___ Extracted information ___
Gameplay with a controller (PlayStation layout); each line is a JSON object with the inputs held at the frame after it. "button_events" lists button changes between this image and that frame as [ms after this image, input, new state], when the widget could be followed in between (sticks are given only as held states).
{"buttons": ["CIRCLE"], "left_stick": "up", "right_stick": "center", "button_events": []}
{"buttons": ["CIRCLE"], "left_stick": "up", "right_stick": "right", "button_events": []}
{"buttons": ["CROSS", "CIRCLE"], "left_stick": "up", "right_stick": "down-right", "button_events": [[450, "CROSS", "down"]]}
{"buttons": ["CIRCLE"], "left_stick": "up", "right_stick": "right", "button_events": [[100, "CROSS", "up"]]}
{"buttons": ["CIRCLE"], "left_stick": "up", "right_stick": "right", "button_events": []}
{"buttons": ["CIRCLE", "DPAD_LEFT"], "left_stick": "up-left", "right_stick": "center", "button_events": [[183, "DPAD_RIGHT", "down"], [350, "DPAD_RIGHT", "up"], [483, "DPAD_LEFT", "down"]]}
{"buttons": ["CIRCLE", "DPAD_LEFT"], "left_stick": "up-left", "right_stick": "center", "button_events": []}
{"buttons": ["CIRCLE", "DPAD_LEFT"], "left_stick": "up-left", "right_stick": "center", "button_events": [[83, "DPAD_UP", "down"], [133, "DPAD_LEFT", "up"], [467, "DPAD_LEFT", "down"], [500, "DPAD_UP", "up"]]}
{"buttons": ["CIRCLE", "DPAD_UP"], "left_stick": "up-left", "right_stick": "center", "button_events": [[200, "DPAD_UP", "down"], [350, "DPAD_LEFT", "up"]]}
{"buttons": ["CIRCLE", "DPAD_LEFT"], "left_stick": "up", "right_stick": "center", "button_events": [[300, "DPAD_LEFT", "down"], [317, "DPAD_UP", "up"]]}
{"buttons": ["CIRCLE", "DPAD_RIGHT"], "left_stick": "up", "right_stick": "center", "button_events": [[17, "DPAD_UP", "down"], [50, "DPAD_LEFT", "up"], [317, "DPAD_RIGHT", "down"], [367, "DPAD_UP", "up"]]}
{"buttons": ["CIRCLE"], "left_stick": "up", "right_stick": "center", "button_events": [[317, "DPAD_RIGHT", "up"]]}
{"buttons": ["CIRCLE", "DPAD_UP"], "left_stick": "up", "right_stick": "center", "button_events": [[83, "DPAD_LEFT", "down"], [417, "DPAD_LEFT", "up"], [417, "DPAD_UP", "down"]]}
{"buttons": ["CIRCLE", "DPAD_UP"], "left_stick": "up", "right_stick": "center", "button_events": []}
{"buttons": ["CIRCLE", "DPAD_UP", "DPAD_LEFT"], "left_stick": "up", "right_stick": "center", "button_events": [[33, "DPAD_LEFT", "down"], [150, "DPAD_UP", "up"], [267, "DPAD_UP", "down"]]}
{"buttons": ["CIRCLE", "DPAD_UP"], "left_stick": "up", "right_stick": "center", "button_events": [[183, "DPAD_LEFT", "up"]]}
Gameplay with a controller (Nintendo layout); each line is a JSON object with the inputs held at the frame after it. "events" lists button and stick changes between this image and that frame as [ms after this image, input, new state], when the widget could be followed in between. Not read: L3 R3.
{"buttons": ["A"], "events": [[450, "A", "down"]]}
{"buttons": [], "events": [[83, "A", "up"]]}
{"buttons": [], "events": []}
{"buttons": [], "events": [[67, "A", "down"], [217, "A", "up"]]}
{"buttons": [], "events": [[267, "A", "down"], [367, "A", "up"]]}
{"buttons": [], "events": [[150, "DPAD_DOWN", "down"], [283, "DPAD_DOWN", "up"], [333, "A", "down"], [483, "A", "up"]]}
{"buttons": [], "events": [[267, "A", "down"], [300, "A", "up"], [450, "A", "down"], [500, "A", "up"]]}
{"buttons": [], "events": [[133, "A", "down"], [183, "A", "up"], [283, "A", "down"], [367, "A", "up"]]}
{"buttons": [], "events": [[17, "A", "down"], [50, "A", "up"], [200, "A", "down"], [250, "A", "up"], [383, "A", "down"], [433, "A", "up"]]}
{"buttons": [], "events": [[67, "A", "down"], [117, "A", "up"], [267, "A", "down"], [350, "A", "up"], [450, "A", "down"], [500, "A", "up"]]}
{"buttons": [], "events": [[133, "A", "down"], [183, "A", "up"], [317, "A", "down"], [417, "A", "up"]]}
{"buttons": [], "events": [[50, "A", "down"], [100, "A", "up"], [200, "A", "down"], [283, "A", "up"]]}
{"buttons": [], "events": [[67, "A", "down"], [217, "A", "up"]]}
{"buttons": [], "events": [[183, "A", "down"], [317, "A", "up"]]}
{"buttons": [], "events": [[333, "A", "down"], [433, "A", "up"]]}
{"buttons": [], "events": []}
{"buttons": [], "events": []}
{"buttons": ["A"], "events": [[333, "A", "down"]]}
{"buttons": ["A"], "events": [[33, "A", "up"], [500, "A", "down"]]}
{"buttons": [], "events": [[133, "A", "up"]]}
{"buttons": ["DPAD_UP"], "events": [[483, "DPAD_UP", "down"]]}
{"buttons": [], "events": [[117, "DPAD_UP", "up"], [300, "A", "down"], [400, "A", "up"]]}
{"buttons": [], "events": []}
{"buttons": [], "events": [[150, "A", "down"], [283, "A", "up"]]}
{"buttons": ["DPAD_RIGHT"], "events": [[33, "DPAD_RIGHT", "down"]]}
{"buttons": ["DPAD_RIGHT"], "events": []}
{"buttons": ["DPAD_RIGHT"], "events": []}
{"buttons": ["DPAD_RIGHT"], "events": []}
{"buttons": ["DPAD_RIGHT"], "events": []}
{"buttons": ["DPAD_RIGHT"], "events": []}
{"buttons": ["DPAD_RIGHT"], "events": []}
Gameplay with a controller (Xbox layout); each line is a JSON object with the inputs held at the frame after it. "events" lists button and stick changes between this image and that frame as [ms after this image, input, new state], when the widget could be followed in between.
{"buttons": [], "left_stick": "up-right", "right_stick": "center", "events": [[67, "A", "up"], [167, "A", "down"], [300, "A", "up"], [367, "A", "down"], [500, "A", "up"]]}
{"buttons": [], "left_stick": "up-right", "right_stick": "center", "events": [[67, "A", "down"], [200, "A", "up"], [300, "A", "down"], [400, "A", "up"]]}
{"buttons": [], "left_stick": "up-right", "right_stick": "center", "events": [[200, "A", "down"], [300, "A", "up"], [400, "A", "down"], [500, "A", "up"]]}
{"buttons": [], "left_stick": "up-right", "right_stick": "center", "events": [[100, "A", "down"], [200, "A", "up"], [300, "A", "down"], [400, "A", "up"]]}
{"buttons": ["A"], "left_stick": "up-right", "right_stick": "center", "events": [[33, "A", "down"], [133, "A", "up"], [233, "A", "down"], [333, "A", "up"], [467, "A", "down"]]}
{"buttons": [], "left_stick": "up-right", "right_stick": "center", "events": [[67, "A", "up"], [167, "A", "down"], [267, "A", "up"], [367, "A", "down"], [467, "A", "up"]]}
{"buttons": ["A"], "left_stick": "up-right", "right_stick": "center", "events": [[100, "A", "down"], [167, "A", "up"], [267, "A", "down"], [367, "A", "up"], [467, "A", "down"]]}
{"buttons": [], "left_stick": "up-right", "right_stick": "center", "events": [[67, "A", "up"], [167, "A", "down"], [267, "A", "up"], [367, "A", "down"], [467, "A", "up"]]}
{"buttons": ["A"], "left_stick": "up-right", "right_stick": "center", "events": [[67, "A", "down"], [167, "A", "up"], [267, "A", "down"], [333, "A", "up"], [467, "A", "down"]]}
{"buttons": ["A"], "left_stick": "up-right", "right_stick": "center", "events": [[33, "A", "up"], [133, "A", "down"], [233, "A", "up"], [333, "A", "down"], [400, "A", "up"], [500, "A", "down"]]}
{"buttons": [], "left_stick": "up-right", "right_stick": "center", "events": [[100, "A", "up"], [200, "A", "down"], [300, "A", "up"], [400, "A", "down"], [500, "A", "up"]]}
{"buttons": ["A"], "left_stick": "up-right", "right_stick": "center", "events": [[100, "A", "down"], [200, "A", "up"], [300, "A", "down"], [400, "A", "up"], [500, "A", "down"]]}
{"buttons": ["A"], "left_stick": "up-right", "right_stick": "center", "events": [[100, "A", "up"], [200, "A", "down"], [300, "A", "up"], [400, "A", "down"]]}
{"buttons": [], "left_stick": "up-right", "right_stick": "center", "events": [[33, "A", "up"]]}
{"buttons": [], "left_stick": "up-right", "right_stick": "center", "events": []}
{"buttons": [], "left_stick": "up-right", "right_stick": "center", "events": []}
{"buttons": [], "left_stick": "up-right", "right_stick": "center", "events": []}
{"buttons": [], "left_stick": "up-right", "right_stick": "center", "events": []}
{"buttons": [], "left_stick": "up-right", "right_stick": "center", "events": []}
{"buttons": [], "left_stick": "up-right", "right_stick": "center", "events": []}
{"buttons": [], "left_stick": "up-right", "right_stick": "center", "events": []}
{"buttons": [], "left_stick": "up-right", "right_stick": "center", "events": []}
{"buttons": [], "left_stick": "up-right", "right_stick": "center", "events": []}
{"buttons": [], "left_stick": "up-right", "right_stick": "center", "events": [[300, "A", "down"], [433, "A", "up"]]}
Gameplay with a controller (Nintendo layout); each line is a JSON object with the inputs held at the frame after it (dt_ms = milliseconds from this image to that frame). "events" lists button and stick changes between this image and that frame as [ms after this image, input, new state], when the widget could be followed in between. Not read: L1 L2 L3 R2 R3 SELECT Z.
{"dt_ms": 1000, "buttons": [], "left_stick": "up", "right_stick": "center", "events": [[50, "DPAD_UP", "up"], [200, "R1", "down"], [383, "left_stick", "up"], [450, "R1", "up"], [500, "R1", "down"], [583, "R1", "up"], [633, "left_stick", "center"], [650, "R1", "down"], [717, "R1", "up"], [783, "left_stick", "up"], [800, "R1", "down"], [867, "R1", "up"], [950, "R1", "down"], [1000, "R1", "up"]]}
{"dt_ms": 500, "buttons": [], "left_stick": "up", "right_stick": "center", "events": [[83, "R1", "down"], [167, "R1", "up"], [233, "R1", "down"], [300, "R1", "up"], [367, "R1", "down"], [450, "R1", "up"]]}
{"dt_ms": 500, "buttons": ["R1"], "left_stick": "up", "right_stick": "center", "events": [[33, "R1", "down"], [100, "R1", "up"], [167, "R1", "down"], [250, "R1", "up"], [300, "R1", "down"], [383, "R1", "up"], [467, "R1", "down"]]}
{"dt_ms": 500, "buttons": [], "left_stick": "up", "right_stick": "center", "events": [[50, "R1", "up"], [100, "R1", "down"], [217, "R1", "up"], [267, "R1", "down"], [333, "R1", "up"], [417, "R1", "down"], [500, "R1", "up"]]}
___
■ About this task: Filter the records for the string "CROSS" and copy every line that holds it.

■ Written answer:
{"buttons": ["CROSS", "CIRCLE"], "left_stick": "up", "right_stick": "down-right", "button_events": [[450, "CROSS", "down"]]}
{"buttons": ["CIRCLE"], "left_stick": "up", "right_stick": "right", "button_events": [[100, "CROSS", "up"]]}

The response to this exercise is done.